Oral fluid testing procedures
Testing for antibodies to HIV was done with the Murex 1+2 GACELISA (VK61, Abbott Diagnostics, Maidenhead), 22 23 with positive results confirmed by using a modified Clonesystems enzyme immunoassay (EIA; Biostat Diagnostics, Stockport). Anti-HBC testing used Murex ICE (Abbott Diagnostics, Maidenhead), with positive results confirmed with an in-house radioimmunoassay.24 Testing for antibodies to hepatitis C virus used a modified protocol for the Ortho HCV 3.0 SAVe enzyme linked immunosorbent assay (ELISA; product No 940982, Ortho Diagnostics, Amersham); borderline results were further investigated with a modified Chiron recombinant immunoblot assay (RIBA) HCV 3.0 (product No 930780, Ortho Diagnostics, Amersham).
Estimation of sensitivity and specificity of oral fluid tests
The Ortho HCV 3.0 eSAVE ELISA was selected for the development of an assay for antibodies to hepatitis C virus in oral fluid on the basis of its superior sensitivity on serum testing. Dilutions were prepared of well characterised serum specimens positive and negative for antibodies to hepatitis C virus in which the IgG content was similar to that found in oral fluid. These dilutions were used to optimise conditions for the assay such that the discrimination between positive and negative specimens was maximised. Specimen volume and the duration, temperature, and effect of agitation on incubation of the specimen, conjugate, and substrate were studied. By using the optimum conditions identified, oral fluid specimens collected by Orasure from 291 blood donors who were negative for antibodies to hepatitis C virus were tested to establish the cut off for the assay. Tests on Orasure specimens from 318 people serologically negative for antibodies to hepatitis C virus were all negative (specificity 100%; 95% confidence interval 98.8% to 100%). Of 216 Orasure specimens from serpositive subjects, 188 (sensitivity 87.0%; 82.6% to 91.5%) were positive. Of the 216 oral fluid specimens from seropositive patients, however, 126 had been collected from patients with liver disease, and 116 (92%; 85.9% to 96.1%) of these were positive. The remaining 90 seropositive specimens came from a randomly sampled population of injecting drug users from London. Of these, 72 (80.0%; 70.2% to 87.7%) yielded positive results. As this latter group probably better represents the population of prisoners at risk of hepatitis C infection, this observation was used as a guide to the sensitivity of oral fluid antibodies to hepatitis C virus testing in the population of prisoners described in this paper.
········
▶ _SET OF TASKS_:
• 1. In the passage on oral fluid testing, how many blood donors provided Orasure specimens that were tested to set the assay's cut off?
• 2. In the passage on oral fluid testing, copy word for word the part from "Oral fluid testing" to "Ortho Diagnostics, Amersham).".
········
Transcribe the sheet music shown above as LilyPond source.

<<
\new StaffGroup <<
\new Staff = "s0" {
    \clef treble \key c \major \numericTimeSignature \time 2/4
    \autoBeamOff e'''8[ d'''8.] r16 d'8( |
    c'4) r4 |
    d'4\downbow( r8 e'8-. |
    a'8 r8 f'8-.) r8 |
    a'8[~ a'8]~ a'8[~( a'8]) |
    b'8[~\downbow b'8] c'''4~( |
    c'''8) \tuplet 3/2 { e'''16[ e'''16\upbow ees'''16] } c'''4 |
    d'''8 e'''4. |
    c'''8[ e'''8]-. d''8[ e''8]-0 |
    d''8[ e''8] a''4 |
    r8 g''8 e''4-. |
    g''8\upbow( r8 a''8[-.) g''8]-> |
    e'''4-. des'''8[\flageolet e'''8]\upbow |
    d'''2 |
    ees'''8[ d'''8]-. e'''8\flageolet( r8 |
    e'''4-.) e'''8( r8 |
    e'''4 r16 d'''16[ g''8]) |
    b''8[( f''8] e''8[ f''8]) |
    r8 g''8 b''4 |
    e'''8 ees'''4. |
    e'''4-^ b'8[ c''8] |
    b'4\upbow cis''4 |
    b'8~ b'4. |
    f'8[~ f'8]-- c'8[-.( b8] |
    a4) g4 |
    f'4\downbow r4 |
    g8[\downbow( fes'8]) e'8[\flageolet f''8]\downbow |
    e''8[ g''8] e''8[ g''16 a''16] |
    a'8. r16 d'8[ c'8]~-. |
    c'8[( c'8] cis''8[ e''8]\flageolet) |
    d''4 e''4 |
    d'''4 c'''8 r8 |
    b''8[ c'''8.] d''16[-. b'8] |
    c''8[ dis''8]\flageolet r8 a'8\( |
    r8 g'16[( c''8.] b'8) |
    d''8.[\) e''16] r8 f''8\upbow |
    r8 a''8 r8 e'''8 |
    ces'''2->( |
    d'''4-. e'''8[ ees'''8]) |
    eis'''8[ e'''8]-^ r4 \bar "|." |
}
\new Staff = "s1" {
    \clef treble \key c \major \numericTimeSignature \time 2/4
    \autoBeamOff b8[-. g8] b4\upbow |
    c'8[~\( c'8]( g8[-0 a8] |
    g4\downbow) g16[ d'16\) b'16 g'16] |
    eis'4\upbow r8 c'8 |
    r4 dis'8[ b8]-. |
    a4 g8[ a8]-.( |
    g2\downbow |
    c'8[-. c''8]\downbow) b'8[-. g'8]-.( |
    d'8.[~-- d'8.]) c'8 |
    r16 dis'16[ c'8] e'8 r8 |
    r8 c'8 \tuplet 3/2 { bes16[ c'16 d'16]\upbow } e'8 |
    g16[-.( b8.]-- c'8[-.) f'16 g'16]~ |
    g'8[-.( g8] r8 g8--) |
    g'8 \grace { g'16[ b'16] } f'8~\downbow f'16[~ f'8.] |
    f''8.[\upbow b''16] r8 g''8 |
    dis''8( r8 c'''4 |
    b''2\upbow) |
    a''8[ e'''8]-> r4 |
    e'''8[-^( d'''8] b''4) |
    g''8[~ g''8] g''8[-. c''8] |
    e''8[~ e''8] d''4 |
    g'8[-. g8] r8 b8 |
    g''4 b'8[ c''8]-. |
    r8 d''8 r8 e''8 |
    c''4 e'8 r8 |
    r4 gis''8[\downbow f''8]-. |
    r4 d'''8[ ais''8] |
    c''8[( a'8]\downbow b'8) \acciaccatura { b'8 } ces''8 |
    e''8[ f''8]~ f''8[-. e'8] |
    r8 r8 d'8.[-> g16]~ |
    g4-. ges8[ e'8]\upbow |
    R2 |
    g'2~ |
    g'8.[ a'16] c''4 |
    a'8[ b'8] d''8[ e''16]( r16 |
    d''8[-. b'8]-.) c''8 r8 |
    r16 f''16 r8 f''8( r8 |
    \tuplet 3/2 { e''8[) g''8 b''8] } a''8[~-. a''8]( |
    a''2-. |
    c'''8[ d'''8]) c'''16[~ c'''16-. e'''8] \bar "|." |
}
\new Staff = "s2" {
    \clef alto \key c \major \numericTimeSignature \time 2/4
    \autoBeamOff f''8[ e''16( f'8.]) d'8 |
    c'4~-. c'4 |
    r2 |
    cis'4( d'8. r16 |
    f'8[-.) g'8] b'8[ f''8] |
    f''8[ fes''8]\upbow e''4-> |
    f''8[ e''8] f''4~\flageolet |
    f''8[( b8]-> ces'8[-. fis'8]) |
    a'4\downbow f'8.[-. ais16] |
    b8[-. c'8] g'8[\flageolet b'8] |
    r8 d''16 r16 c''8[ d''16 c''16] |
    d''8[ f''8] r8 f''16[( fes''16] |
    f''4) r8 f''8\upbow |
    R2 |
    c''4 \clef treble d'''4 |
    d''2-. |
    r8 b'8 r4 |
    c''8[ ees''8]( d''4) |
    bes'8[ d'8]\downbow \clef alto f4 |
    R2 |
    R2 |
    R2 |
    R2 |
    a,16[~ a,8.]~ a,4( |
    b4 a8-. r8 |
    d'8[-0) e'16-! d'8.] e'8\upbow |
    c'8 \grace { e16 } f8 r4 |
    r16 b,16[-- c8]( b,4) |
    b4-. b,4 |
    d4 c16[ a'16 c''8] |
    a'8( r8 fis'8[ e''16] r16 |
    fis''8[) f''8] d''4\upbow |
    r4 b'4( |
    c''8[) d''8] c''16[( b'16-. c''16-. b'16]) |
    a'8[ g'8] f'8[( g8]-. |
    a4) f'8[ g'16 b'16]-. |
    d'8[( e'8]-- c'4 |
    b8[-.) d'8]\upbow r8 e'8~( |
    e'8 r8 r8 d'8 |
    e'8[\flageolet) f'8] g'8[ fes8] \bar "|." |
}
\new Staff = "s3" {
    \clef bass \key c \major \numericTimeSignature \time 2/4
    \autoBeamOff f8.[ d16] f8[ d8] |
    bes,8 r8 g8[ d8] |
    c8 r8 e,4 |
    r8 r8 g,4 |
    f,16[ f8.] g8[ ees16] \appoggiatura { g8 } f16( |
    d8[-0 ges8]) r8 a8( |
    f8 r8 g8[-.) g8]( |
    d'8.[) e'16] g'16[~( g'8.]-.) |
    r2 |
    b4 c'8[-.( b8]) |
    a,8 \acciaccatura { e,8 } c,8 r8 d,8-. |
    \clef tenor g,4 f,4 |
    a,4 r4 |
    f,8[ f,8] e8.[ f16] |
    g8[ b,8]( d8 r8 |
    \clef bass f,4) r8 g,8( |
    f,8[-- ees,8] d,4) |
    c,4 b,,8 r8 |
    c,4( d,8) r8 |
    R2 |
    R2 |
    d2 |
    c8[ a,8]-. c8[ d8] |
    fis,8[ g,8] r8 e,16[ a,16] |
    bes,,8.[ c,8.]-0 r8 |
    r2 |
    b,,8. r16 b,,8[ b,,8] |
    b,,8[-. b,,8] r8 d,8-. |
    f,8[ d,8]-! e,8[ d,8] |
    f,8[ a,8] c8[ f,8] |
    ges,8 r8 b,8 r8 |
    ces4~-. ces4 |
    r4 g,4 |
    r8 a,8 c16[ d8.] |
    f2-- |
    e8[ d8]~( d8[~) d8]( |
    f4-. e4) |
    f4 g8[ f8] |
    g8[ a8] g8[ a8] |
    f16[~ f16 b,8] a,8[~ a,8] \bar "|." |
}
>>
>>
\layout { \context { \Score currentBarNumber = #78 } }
········
▶ _RESULTS FOR EACH TASK_:
• 1. 291 blood donors.

• 2.
Oral fluid testing procedures
Testing for antibodies to HIV was done with the Murex 1+2 GACELISA (VK61, Abbott Diagnostics, Maidenhead), 22 23 with positive results confirmed by using a modified Clonesystems enzyme immunoassay (EIA; Biostat Diagnostics, Stockport). Anti-HBC testing used Murex ICE (Abbott Diagnostics, Maidenhead), with positive results confirmed with an in-house radioimmunoassay.24 Testing for antibodies to hepatitis C virus used a modified protocol for the Ortho HCV 3.0 SAVe enzyme linked immunosorbent assay (ELISA; product No 940982, Ortho Diagnostics, Amersham); borderline results were further investigated with a modified Chiron recombinant immunoblot assay (RIBA) HCV 3.0 (product No 930780, Ortho Diagnostics, Amersham).